WORK TO COMPLETE: Only one span belongs in the answer: the line holding "строительства (охрана" through the last line of the entries below, retyped exactly.

+++ DATASET ENTRIES

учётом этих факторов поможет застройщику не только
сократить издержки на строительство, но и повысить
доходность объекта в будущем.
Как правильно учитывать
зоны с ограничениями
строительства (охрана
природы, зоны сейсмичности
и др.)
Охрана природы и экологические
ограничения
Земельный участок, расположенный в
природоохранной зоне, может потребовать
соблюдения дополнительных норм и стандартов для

++++++

COMPLETED TASK:
строительства (охрана
природы, зоны сейсмичности
и др.)
Охрана природы и экологические
ограничения
Земельный участок, расположенный в
природоохранной зоне, может потребовать
соблюдения дополнительных норм и стандартов для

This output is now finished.